The USD/JPY is on consolidated downtrend from last week Friday and the catalyst behind it could be weaker-than-expected consumer sentiment report, which drove U.S. Treasury yields sharply lower. It has swiped out all the previous gains of bullish U.S. Non-Farm payrolls report. According to the University of Michigan, US consumer sentiment fell to its lowest level since December 2011. The move tightened the circulation between US government bonds and Japanese government bonds, making the US dollar a less attractive asset.
Yields were down 8 basis points at 1.287% on the key 10-year Treasury note. Yields on the 30-year Treasury bond fell 9 points to 1.937%. As per CNBC report consumer sentiment reading saw a dramatic drop in early August as the delta variant of COVID-19 increased fears about the path of the economy, the University of Michigan said on Friday. Wiping out the gains attributed to the bullish July Non-Farm Payrolls report suggests investors have already moved on from this data, and may be looking forward to weaker labor market data in August due to the reinstatement of mask mandates and other health restrictions in several states.
Federal Reserve Bank of Minneapolis President Neel Kashkari said in an interview with Bloomberg that the US Federal Reserve will allow the .S. central bank to begin winding down its bond-buying program, indicating that some more strong jobs reports in the coming months will indicate sufficient progress in recovering from the Covid. He noted, “If we look at some more job reports like the one we got, yes, we are – maybe the hole we were in was not completely filled – but we have made a lot of progress and now it’s time to start making our property purchases.

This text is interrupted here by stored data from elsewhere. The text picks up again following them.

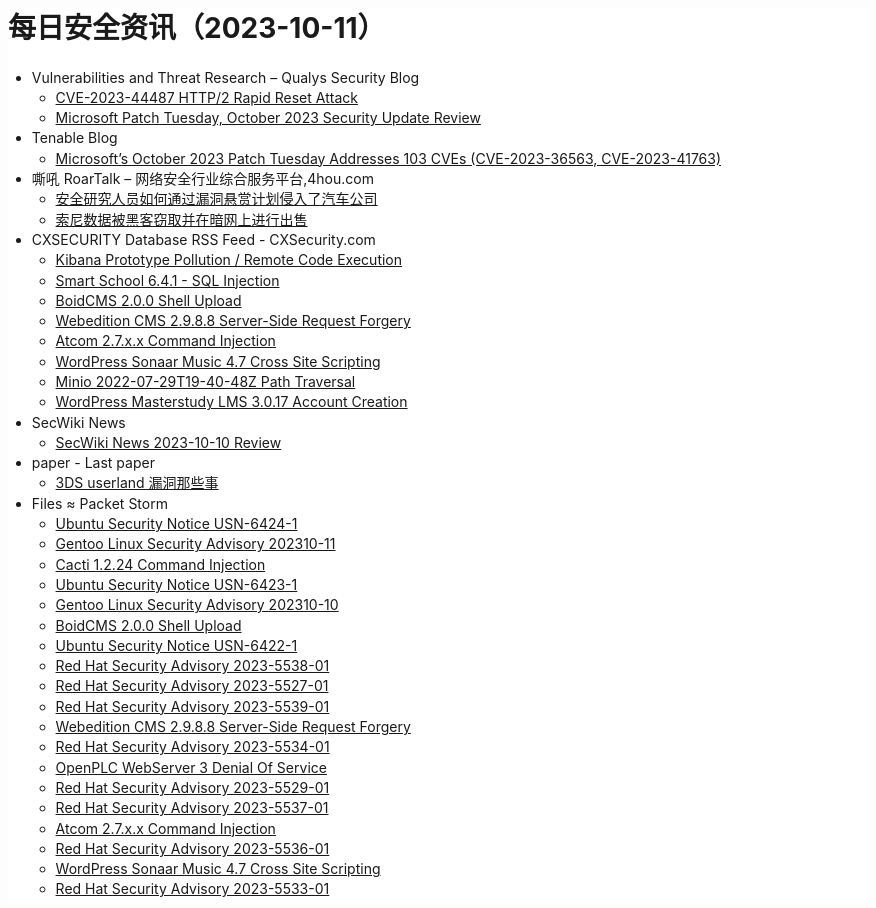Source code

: # 每日安全资讯（2023-10-11）

- Vulnerabilities and Threat Research – Qualys Security Blog
  - [CVE-2023-44487 HTTP/2 Rapid Reset Attack](https://blog.qualys.com/category/vulnerabilities-threat-research)
  - [Microsoft Patch Tuesday, October 2023 Security Update Review](https://blog.qualys.com/category/vulnerabilities-threat-research)
- Tenable Blog
  - [Microsoft’s October 2023 Patch Tuesday Addresses 103 CVEs (CVE-2023-36563, CVE-2023-41763)](https://www.tenable.com/blog/microsofts-october-2023-patch-tuesday-addresses-103-cves-cve-2023-36563-cve-2023-41763)
- 嘶吼 RoarTalk – 网络安全行业综合服务平台,4hou.com
  - [安全研究人员如何通过漏洞悬赏计划侵入了汽车公司](https://www.4hou.com/posts/wyww)
  - [索尼数据被黑客窃取并在暗网上进行出售](https://www.4hou.com/posts/kjL5)
- CXSECURITY Database RSS Feed - CXSecurity.com
  - [Kibana Prototype Pollution / Remote Code Execution](https://cxsecurity.com/issue/WLB-2023100026)
  - [Smart School 6.4.1 - SQL Injection](https://cxsecurity.com/issue/WLB-2023100025)
  - [BoidCMS 2.0.0 Shell Upload](https://cxsecurity.com/issue/WLB-2023100024)
  - [Webedition CMS 2.9.8.8 Server-Side Request Forgery](https://cxsecurity.com/issue/WLB-2023100023)
  - [Atcom 2.7.x.x Command Injection](https://cxsecurity.com/issue/WLB-2023100022)
  - [WordPress Sonaar Music 4.7 Cross Site Scripting](https://cxsecurity.com/issue/WLB-2023100021)
  - [Minio 2022-07-29T19-40-48Z Path Traversal](https://cxsecurity.com/issue/WLB-2023100020)
  - [WordPress Masterstudy LMS 3.0.17 Account Creation](https://cxsecurity.com/issue/WLB-2023100019)
- SecWiki News
  - [SecWiki News 2023-10-10 Review](http://www.sec-wiki.com/?2023-10-10)
- paper - Last paper
  - [3DS userland 漏洞那些事](https://paper.seebug.org/3047/)
- Files ≈ Packet Storm
  - [Ubuntu Security Notice USN-6424-1](https://packetstormsecurity.com/files/175031/USN-6424-1.txt)
  - [Gentoo Linux Security Advisory 202310-11](https://packetstormsecurity.com/files/175030/glsa-202310-11.txt)
  - [Cacti 1.2.24 Command Injection](https://packetstormsecurity.com/files/175029/cacti1224-exec.txt)
  - [Ubuntu Security Notice USN-6423-1](https://packetstormsecurity.com/files/175028/USN-6423-1.txt)
  - [Gentoo Linux Security Advisory 202310-10](https://packetstormsecurity.com/files/175027/glsa-202310-10.txt)
  - [BoidCMS 2.0.0 Shell Upload](https://packetstormsecurity.com/files/175026/boidcms200-shell.txt)
  - [Ubuntu Security Notice USN-6422-1](https://packetstormsecurity.com/files/175025/USN-6422-1.txt)
  - [Red Hat Security Advisory 2023-5538-01](https://packetstormsecurity.com/files/175024/RHSA-2023-5538-01.txt)
  - [Red Hat Security Advisory 2023-5527-01](https://packetstormsecurity.com/files/175023/RHSA-2023-5527-01.txt)
  - [Red Hat Security Advisory 2023-5539-01](https://packetstormsecurity.com/files/175022/RHSA-2023-5539-01.txt)
  - [Webedition CMS 2.9.8.8 Server-Side Request Forgery](https://packetstormsecurity.com/files/175021/webeditioncms2988-ssrf.txt)
  - [Red Hat Security Advisory 2023-5534-01](https://packetstormsecurity.com/files/175020/RHSA-2023-5534-01.txt)
  - [OpenPLC WebServer 3 Denial Of Service](https://packetstormsecurity.com/files/175019/openplcwebserver3-dos.txt)
  - [Red Hat Security Advisory 2023-5529-01](https://packetstormsecurity.com/files/175018/RHSA-2023-5529-01.txt)
  - [Red Hat Security Advisory 2023-5537-01](https://packetstormsecurity.com/files/175017/RHSA-2023-5537-01.txt)
  - [Atcom 2.7.x.x Command Injection](https://packetstormsecurity.com/files/175016/atcom27xx-exec.txt)
  - [Red Hat Security Advisory 2023-5536-01](https://packetstormsecurity.com/files/175015/RHSA-2023-5536-01.txt)
  - [WordPress Sonaar Music 4.7 Cross Site Scripting](https://packetstormsecurity.com/files/175014/wpsonaarmusic47-xss.txt)
  - [Red Hat Security Advisory 2023-5533-01](https://packetstormsecurity.com/files/175013/RHSA-2023-5533-01.txt)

However, Kashkari said the central bank would eventually limit it to employment effects due to inflation, which could be achieved. “We do not have the capacity to target the black unemployment rate – and saying, ‘We need to get the Black unemployment rate to X, and we’re not going to be at full employment until we get it to X,’ because we have to pay attention to what that means for, on the inflation side of our dual mandate.”
On the other hand U.S. House Speaker Nancy Pelosi told lawmakers on yesterday that she had asked a House committee to advance both a $1 trillion infrastructure plan and a $3.5 trillion spending package together, an apparent effort to patch up divisions that had threatened to stall President Joe Biden’s legislative priorities. The U.S. Senate approved both the infrastructure legislation and the outline of a separate plan loaded with investments in new domestic programs. But the combined price tag of the two measures created fissures between the progressive and moderate wings of the Democratic Party, which controls both chambers of Congress by slim margins. Pelosi’s letter said her approach “will put us on a path to advance the infrastructure bill and the reconciliation bill.”
At the same time markets are awaiting fresh impulse for this week from US Retail Sales and the FOMC minutes.